▶ About this exercise:
Once the pictures are set aside, output all the records exactly.

__________________________________________________

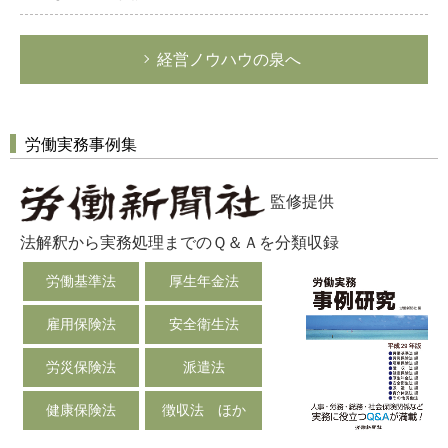
経営ノウハウの泉へ
労働実務事例集
監修提供
法解釈から実務処理までのＱ＆Ａを分類収録
労働基準法
厚生年金法
雇用保険法
安全衛生法
労災保険法
派遣法
健康保険法
徴収法 ほか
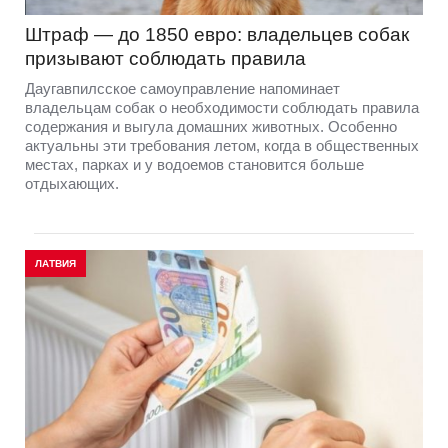
Штраф — до 1850 евро: владельцев собак
призывают соблюдать правила
Даугавпилсское самоуправление напоминает
владельцам собак о необходимости соблюдать правила
содержания и выгула домашних животных. Особенно
актуальны эти требования летом, когда в общественных
местах, парках и у водоемов становится больше
отдыхающих.
ЛАТВИЯ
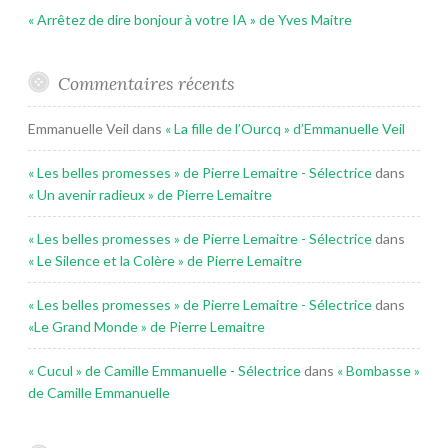
« Arrêtez de dire bonjour à votre IA » de Yves Maitre
Commentaires récents
Emmanuelle Veil
dans
« La fille de l’Ourcq » d’Emmanuelle Veil
« Les belles promesses » de Pierre Lemaitre - Sélectrice
dans
« Un avenir radieux » de Pierre Lemaitre
« Les belles promesses » de Pierre Lemaitre - Sélectrice
dans
« Le Silence et la Colère » de Pierre Lemaitre
« Les belles promesses » de Pierre Lemaitre - Sélectrice
dans
«Le Grand Monde » de Pierre Lemaitre
« Cucul » de Camille Emmanuelle - Sélectrice
dans
« Bombasse »
de Camille Emmanuelle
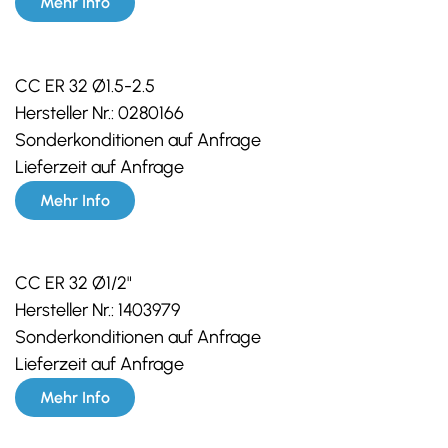
Mehr Info
CC ER 32 Ø1.5-2.5
Hersteller Nr.:
0280166
Sonderkonditionen auf Anfrage
Lieferzeit auf Anfrage
Mehr Info
CC ER 32 Ø1/2"
Hersteller Nr.:
1403979
Sonderkonditionen auf Anfrage
Lieferzeit auf Anfrage
Mehr Info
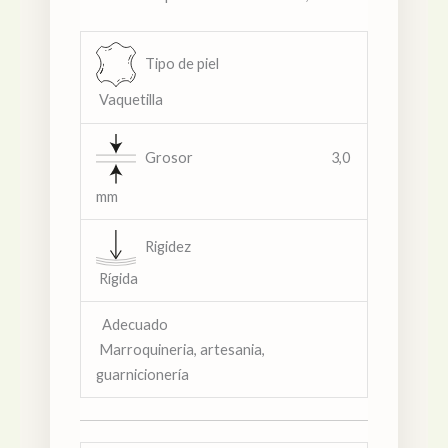
Tipo de piel
Vaquetilla
Grosor 3,0
mm
Rigidez
Rígida
Adecuado
Marroquineria, artesania,
guarnicionería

__________________________________________________

▶ Expected answer:
経営ノウハウの泉へ
労働実務事例集
監修提供
法解釈から実務処理までのＱ＆Ａを分類収録
労働基準法
厚生年金法
雇用保険法
安全衛生法
労災保険法
派遣法
健康保険法
徴収法 ほか
Штраф — до 1850 евро: владельцев собак
призывают соблюдать правила
Даугавпилсское самоуправление напоминает
владельцам собак о необходимости соблюдать правила
содержания и выгула домашних животных. Особенно
актуальны эти требования летом, когда в общественных
местах, парках и у водоемов становится больше
отдыхающих.
ЛАТВИЯ
« Arrêtez de dire bonjour à votre IA » de Yves Maitre
Commentaires récents
Emmanuelle Veil
dans
« La fille de l’Ourcq » d’Emmanuelle Veil
« Les belles promesses » de Pierre Lemaitre - Sélectrice
dans
« Un avenir radieux » de Pierre Lemaitre
« Les belles promesses » de Pierre Lemaitre - Sélectrice
dans
« Le Silence et la Colère » de Pierre Lemaitre
« Les belles promesses » de Pierre Lemaitre - Sélectrice
dans
«Le Grand Monde » de Pierre Lemaitre
« Cucul » de Camille Emmanuelle - Sélectrice
dans
« Bombasse »
de Camille Emmanuelle
Mehr Info
CC ER 32 Ø1.5-2.5
Hersteller Nr.:
0280166
Sonderkonditionen auf Anfrage
Lieferzeit auf Anfrage
Mehr Info
CC ER 32 Ø1/2"
Hersteller Nr.:
1403979
Sonderkonditionen auf Anfrage
Lieferzeit auf Anfrage
Mehr Info
Tipo de piel
Vaquetilla
Grosor 3,0
mm
Rigidez
Rígida
Adecuado
Marroquineria, artesania,
guarnicionería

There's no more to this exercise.